La beauté suffit pour redonner du sens à cette vie passagère. Mais, malheureusement, nous vivons dans un monde où le beau et le laid se confondent et nous n’avons pas la capacité de pouvoir les séparer, car certains Hommes de Cour, qui la constituent, souhaitent tirer quelques substances que la vie leur impose pour juste changer de voiture. La Haute Couture, pour une semaine d’un petit moment bref de bonheur comme un orgasme furtif, va me donner la force de continuer ; un point qui n’est pas « g » mais de feston. La Haute Couture, comme un médicament face au reste de ce monde qui tue pour tuer et, qui, après avoir tué, ne dit même plus pardon.
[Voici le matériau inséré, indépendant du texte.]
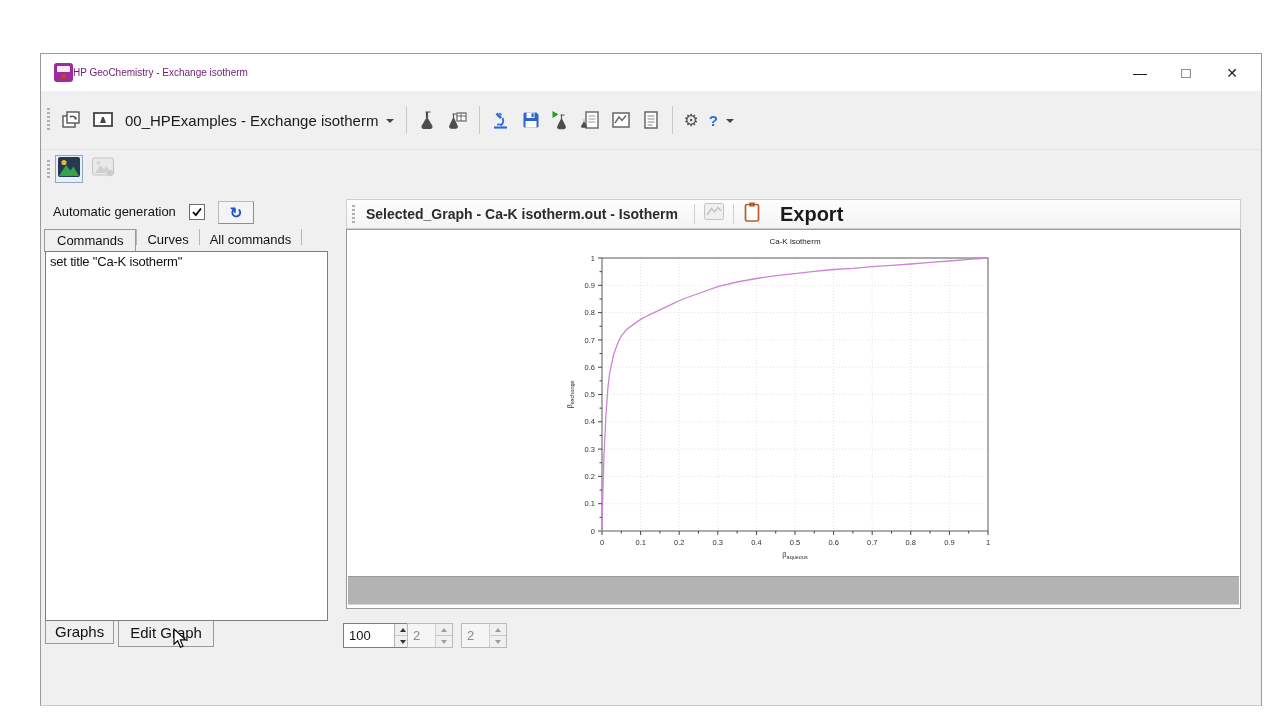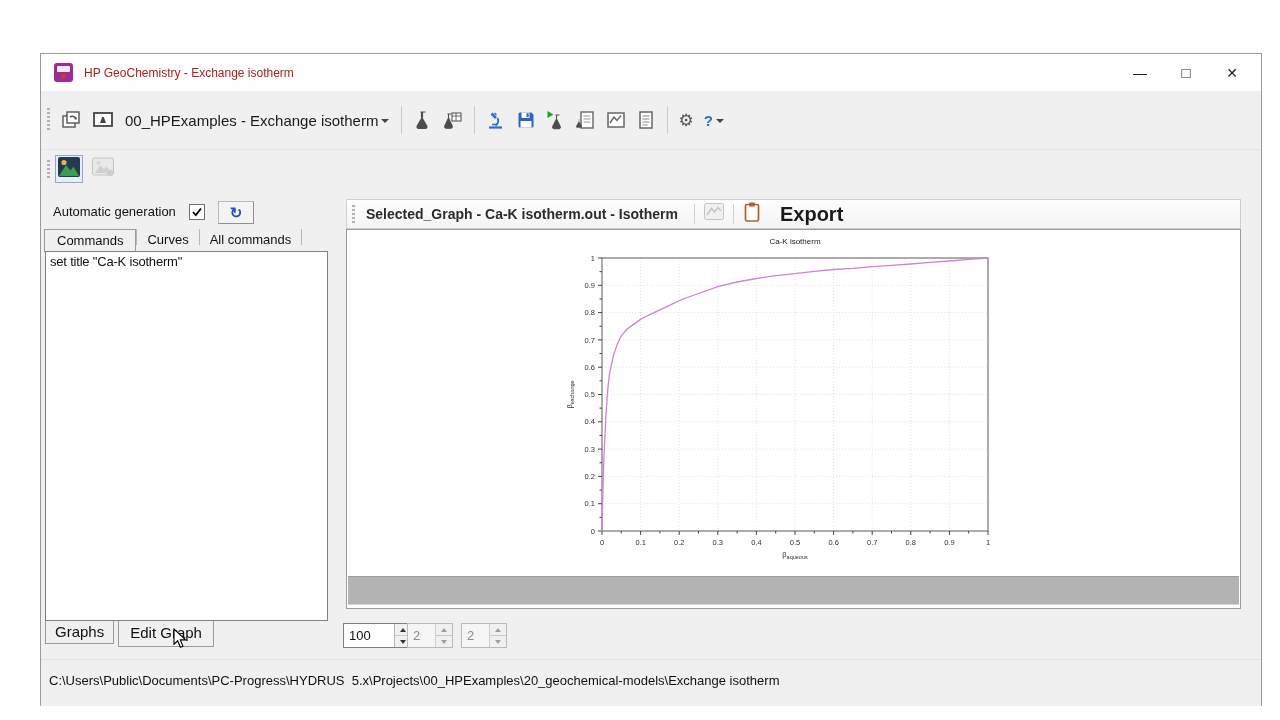--- a/index.html
+++ b/index.html
@@ -7,39 +7,39 @@
   body { font-family:"Liberation Sans", sans-serif; background:#fff; overflow:hidden; }
   #stage { position:relative; width:1280px; height:720px; background:#fff; }
   #window { position:absolute; left:40px; top:53px; width:1222px; height:653px;
             background:#f0f0f0; border:1px solid #9a9a9a; border-bottom:1px solid #c9c9c9; }
 
   
   .titlebar { position:absolute; left:0; top:0; width:100%; height:37px; background:#fff; display:flex; align-items:center; }
   .app-icon { width:19px; height:19px; margin-left:13px; border-radius:3px; background:#9b2d9b; position:relative; flex:0 0 auto; }
   .app-icon .m1 { position:absolute; left:3px; top:3px; width:13px; height:6px; background:#fff; opacity:.9; border-radius:1px; }
   .app-icon .m2 { position:absolute; left:7px; bottom:3px; width:5px; height:5px; background:#d03a2c; border-radius:50%; }
-  .title-text { margin-left:11px; font-size:12px; color:#b91c1c; }
+  .title-text { margin-left:0; font-size:10px; color:#701a75; }
   .winbtns { position:absolute; right:6px; top:0; height:37px; display:flex; }
   .winbtn { width:46px; height:37px; display:flex; align-items:center; justify-content:center;
             font-size:14px; color:#222; cursor:default; }
   .winbtn.max { font-size:15px; }
   .winbtn.close { font-size:14px; }
 
   
   .toolbar1 { position:absolute; left:0; top:37px; width:100%; height:59px; display:flex; align-items:center;
               padding-left:5px; background:#f0f0f0; border-bottom:1px solid #e4e4e4; }
   .toolbar2 { position:absolute; left:0; top:96px; width:100%; height:37px; display:flex; align-items:center;
               padding-left:5px; background:#f0f0f0; }
   .grip { width:3px; height:24px; margin:0 5px 0 1px;
           background-image:repeating-linear-gradient(to bottom,#b0b0b0 0 2px,transparent 2px 4px); }
   .grip.short { height:18px; }
   .tbtn { display:flex; align-items:center; justify-content:center; padding:2px 3px; border:1px solid transparent; }
   .tbtn svg { display:block; }
   .tsep { width:1px; height:28px; background:#c9c9c9; margin:0 6px; }
-  .proj-select { display:flex; align-items:center; gap:3px; padding:2px 6px; }
+  .proj-select { display:flex; align-items:center; gap:8px; padding:2px 6px; }
   .proj-label { font-size:15px; color:#1a1a1a; white-space:nowrap; }
   .caret { width:0; height:0; border-left:4px solid transparent; border-right:4px solid transparent; border-top:4px solid #444; margin-top:2px; }
   .gear-glyph { font-size:17px; color:#555; line-height:1; }
   .help-q { font-size:15px; font-weight:bold; color:#2e6bd6; }
   .imgbtn { width:28px; height:28px; display:flex; align-items:center; justify-content:center; }
   .imgbtn.selected { border:1px solid #8fa8c8; background:#e8eef6; }
 
   
   .autogen-label { position:absolute; left:12px; top:150px; font-size:13px; color:#111; }
   .checkbox { position:absolute; left:148px; top:150px; width:16px; height:16px; background:#fff;
@@ -444,16 +444,15 @@
       <div class="btns">
         <div class="sb">
             <div class="arrow-up"></div>
           </div>
         <div class="sb">
             <div class="arrow-dn"></div>
           </div>
       </div>
     </div>
 
-    <div class="statusbar"><span>C:\Users\Public\Documents\PC-Progress\HYDRUS  5.x\Projects\00_HPExamples\20_geochemical-models\Exchange isotherm</span></div>
 
   </div>
 </div>
 
 </body></html>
La Haute Couture, pour un instant de bonheur et d’oubli des jours mauvais, illumine le ciel du désespoir et, alors, pendant une semaine, mes nuits s’enflamment de rêves et de douceur des présentations de Franck Sorbier, de Josse, et bien d’autres peu connus qui le méritent cent fois plus que les Bons Samaritains supposés. Je vais tournoyer dans une brume de chaleur et de bonheur pendant une semaine, et quand, à la fin de la semaine, je marcherai les yeux fixés sur mes pensées, la fièvre retombera et, là, j’attendrai, patiemment, le solstice d’hiver pour à nouveau renaître.